**Problem statement**
The GKE observability text below names the views available in the Cloud Operations dashboards. List all of them.

— start of Excerpt provided —

GKE Observability
Observability on GKE involves monitoring, logging, and tracing to understand cluster and application behavior. GKE integrates deeply with Google Cloud Operations (formerly Stackdriver) for comprehensive observability, and supports popular open-source tools like Prometheus and Grafana.
Observability Overview
Observability consists of three pillars:
Google Cloud Operations
Cloud Operations provides automatic collection and visualization of metrics and logs from GKE clusters and applications.
Architecture
Enabling Cloud Operations
Using gcloud CLI:
# Enable monitoring
gcloud container clusters update my-cluster \
--zone us-central1-a \
--monitoring=SYSTEM,WORKLOAD
# Enable logging
gcloud container clusters update my-cluster \
--zone us-central1-a \
--logging=SYSTEM,WORKLOAD
Monitoring Types:
SYSTEM- System metrics (nodes, pods)WORKLOAD- Application metricsAPISERVER- API server metricsCONTROLLER_MANAGER- Controller manager metricsSCHEDULER- Scheduler metrics
Cloud Operations Metrics
Cloud Operations automatically collects:
Cluster Metrics:
- CPU utilization
- Memory utilization
- Network I/O
- Storage I/O
Node Metrics:
- Node CPU/memory
- Pod count per node
- Container count per node
Pod Metrics:
- Pod CPU/memory
- Network I/O
- Storage I/O
- Restart count
Namespace Metrics:
- Resource usage per namespace
- Pod count per namespace
Viewing Cloud Operations
Access Cloud Operations dashboards:
- Go to Google Cloud Console → Monitoring → Dashboards
- Select GKE cluster dashboard
- View metrics and logs
Available Views:
- Cluster performance
- Node performance
- Pod performance
- Namespace performance
- Workload performance
Cloud Monitoring
Cloud Monitoring provides metrics and dashboards for GKE clusters.
GKE Metrics
GKE automatically exposes metrics:
- Cluster Metrics - Cluster-level resource usage
- Node Metrics - Node-level metrics
- Pod Metrics - Pod-level metrics
- Container Metrics - Container-level metrics
- Workload Metrics - Deployment/StatefulSet metrics
Custom Metrics
Expose custom application metrics:
Prometheus Metrics Endpoint:
from prometheus_client import Counter, Histogram, start_http_server
# Define metrics
request_count = Counter('http_requests_total', 'Total HTTP requests', ['method', 'endpoint'])

— end of Excerpt provided —
— start of Recorded information —

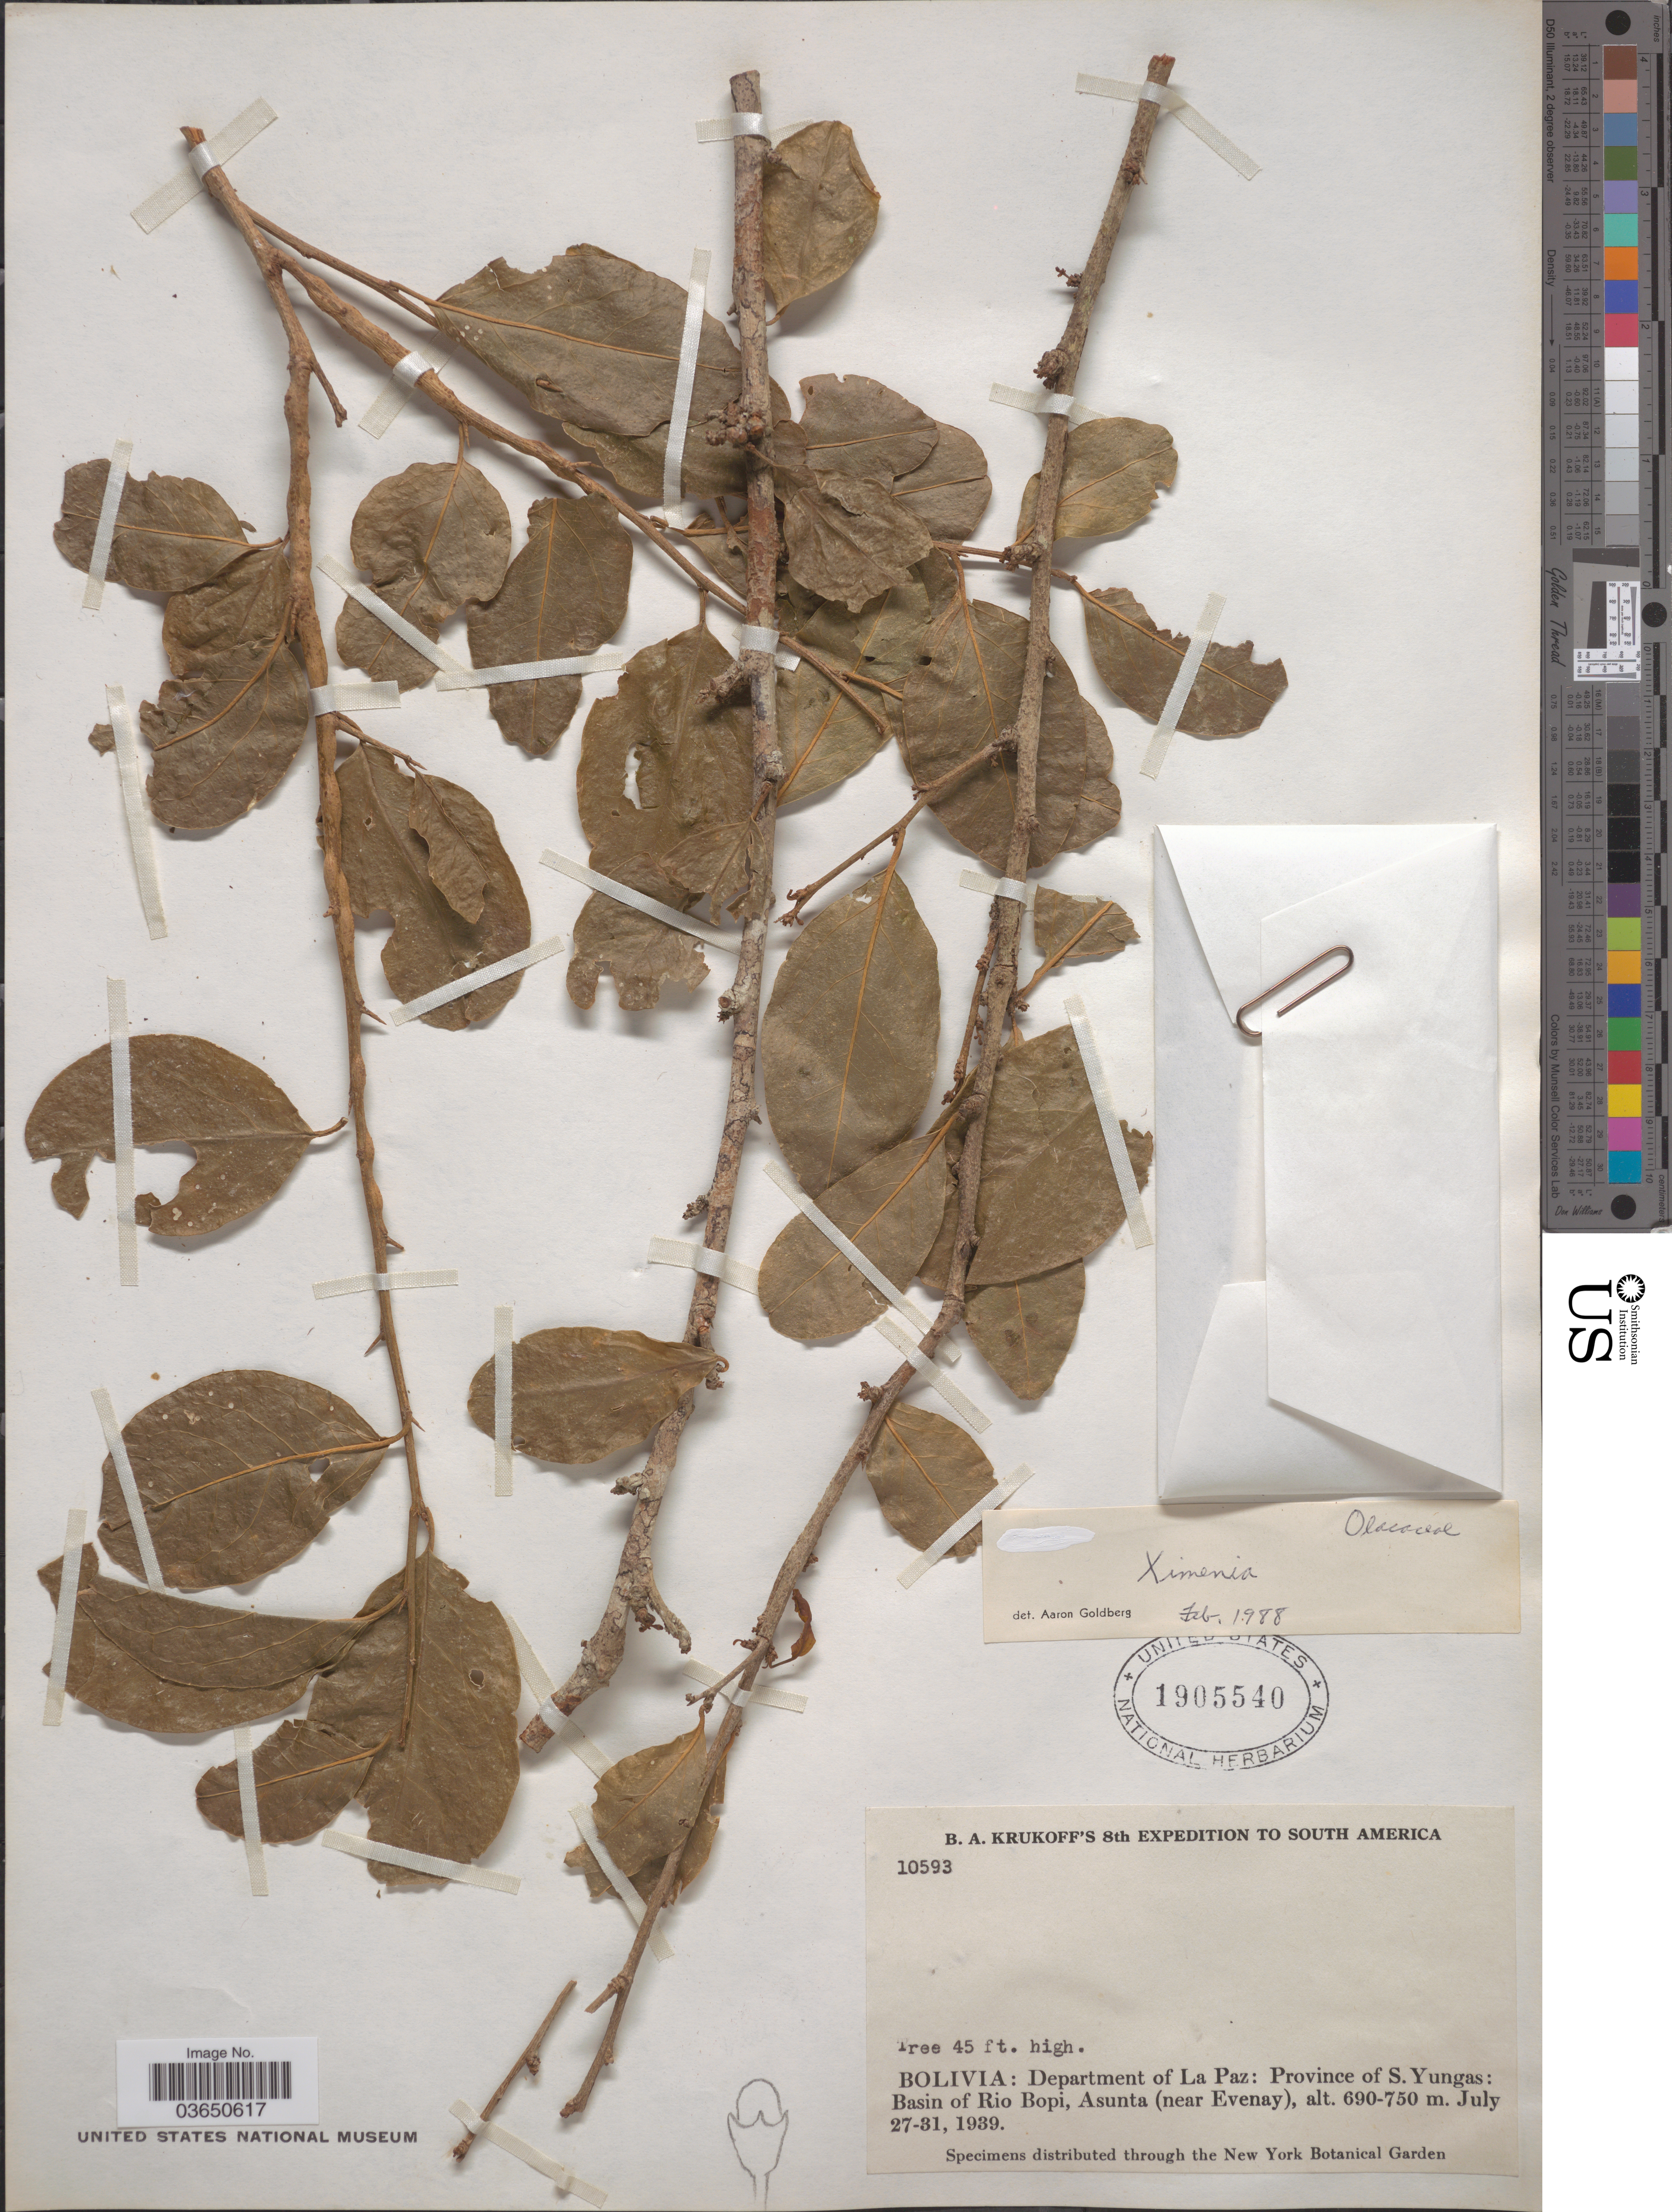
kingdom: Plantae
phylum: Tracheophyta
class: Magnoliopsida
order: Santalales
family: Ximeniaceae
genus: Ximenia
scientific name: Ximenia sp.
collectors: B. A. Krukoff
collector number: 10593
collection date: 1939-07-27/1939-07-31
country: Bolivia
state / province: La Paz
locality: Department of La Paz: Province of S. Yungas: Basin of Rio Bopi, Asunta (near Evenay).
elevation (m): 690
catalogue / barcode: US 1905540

— end of Recorded information —
— start of Recorded information —

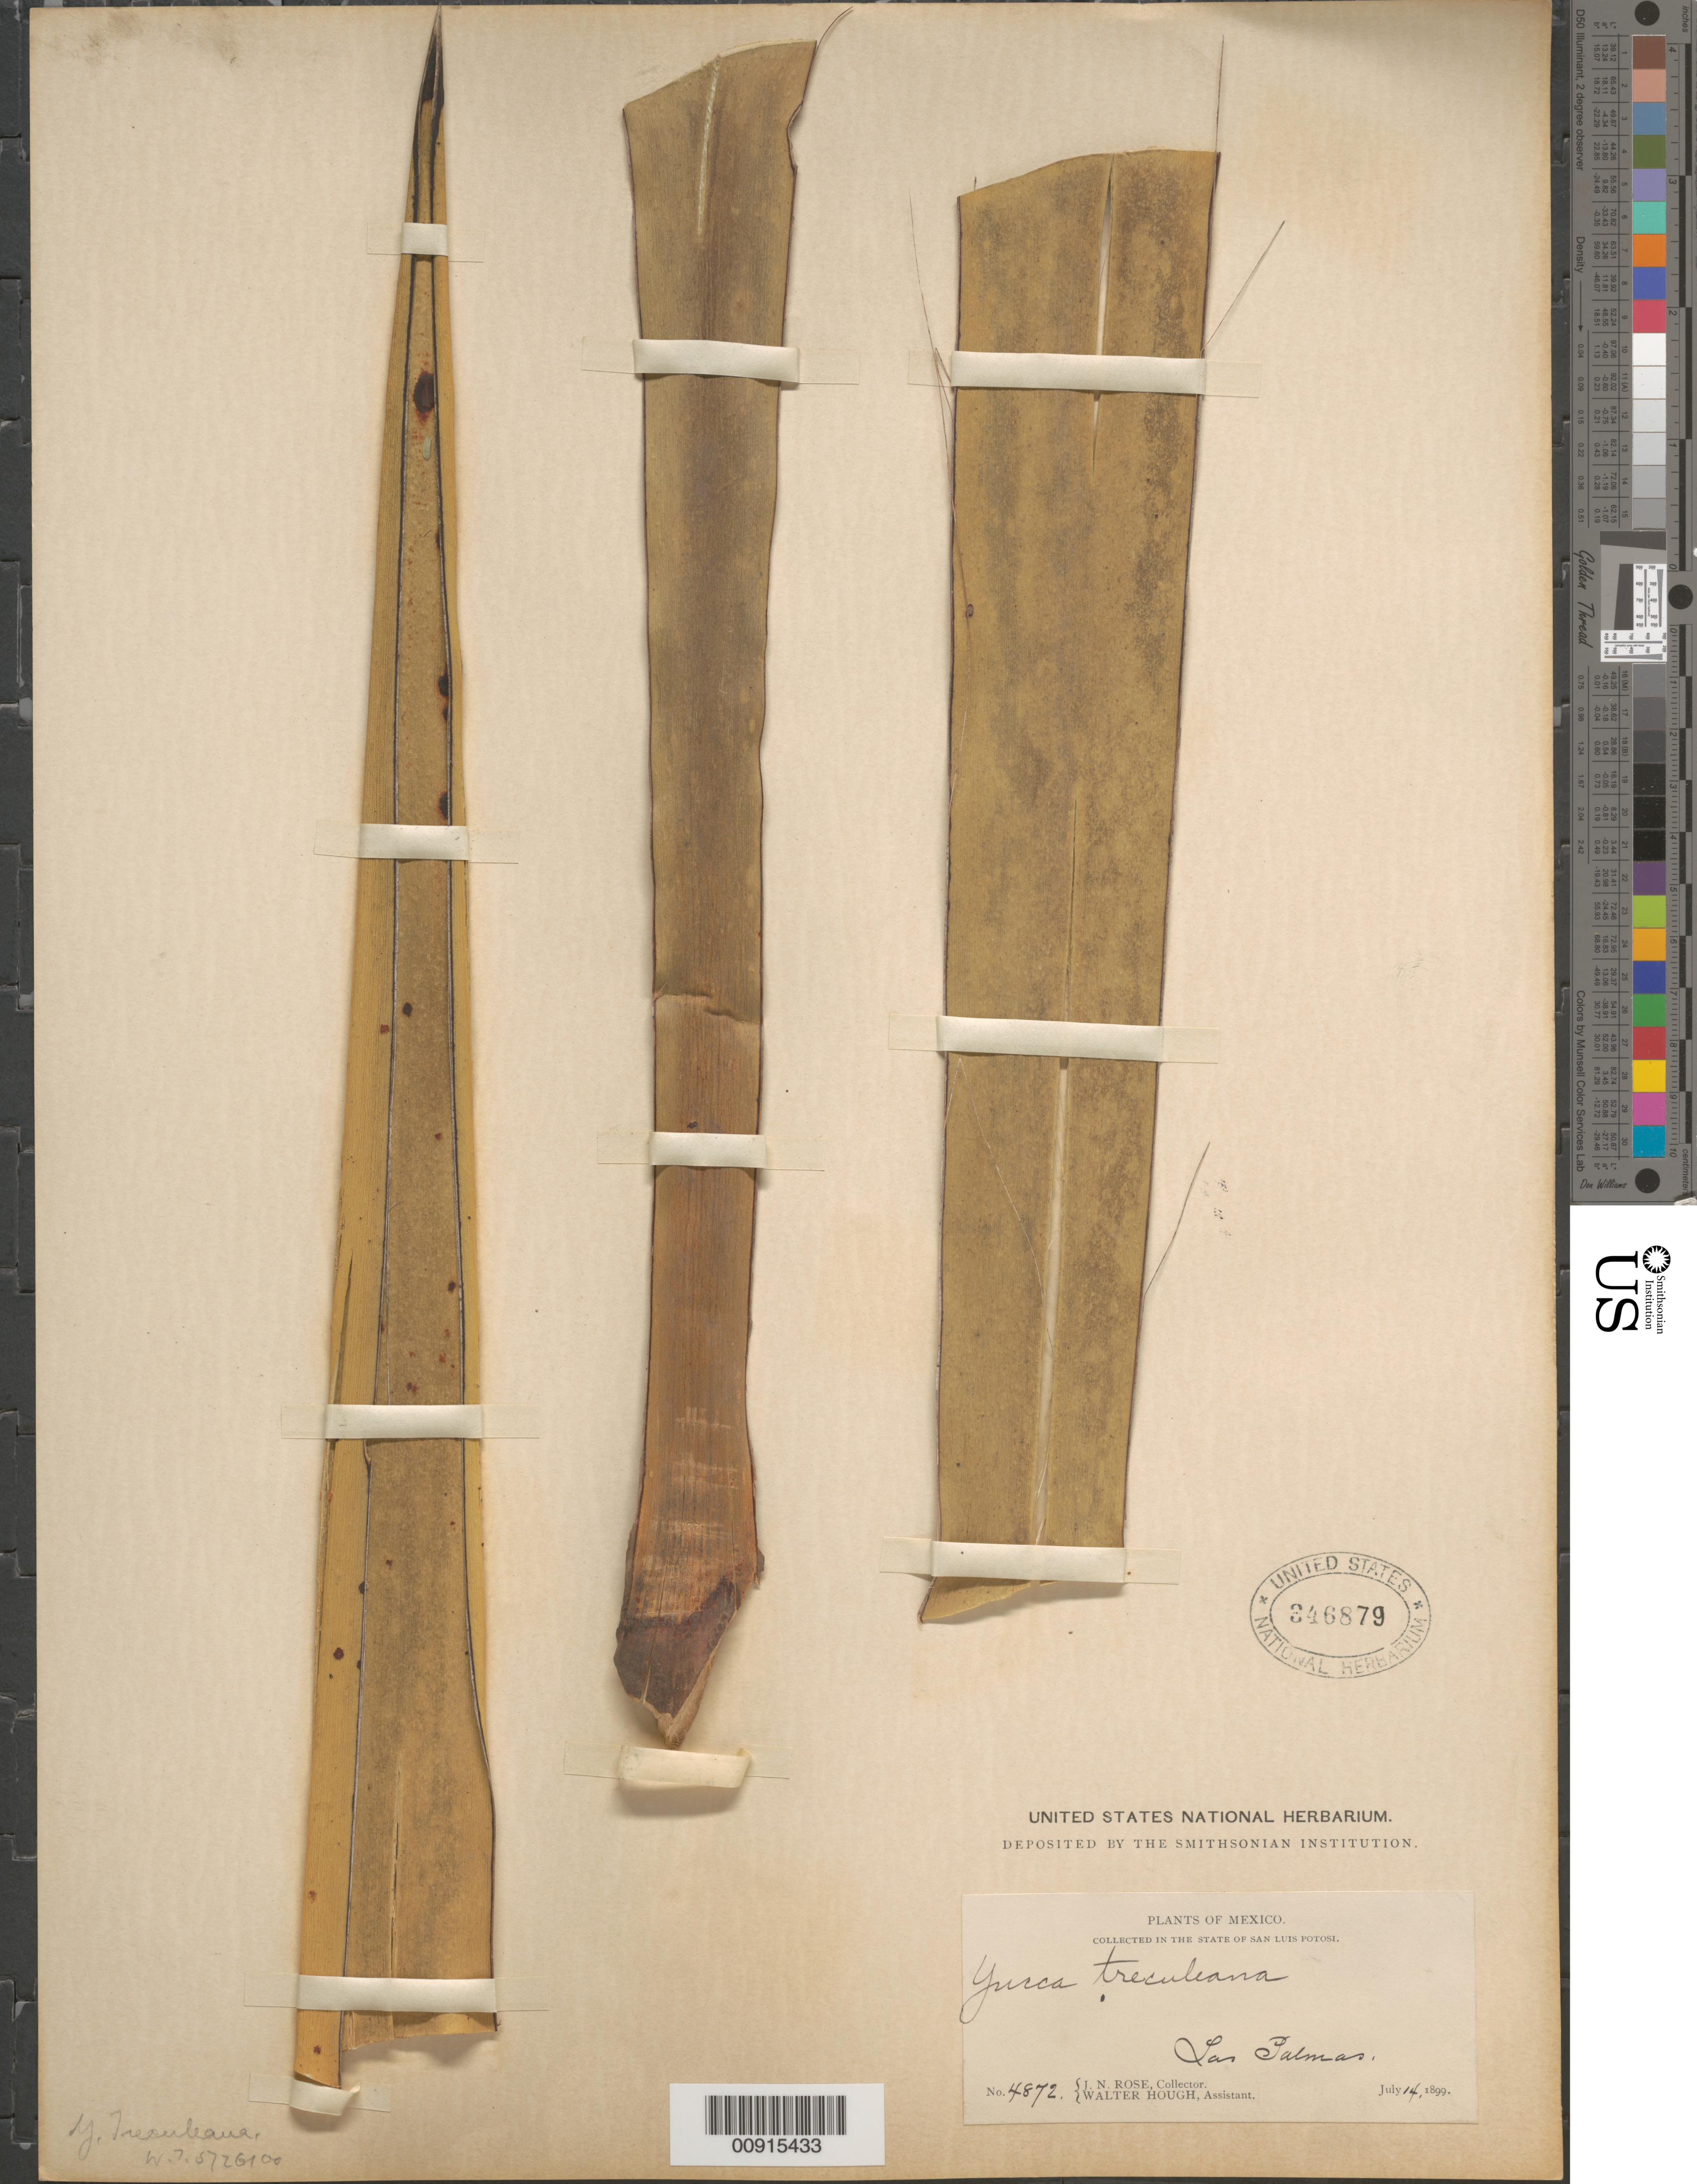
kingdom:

— end of Recorded information —

**Exercise result**
- Cluster performance
- Node performance
- Pod performance
- Namespace performance
- Workload performance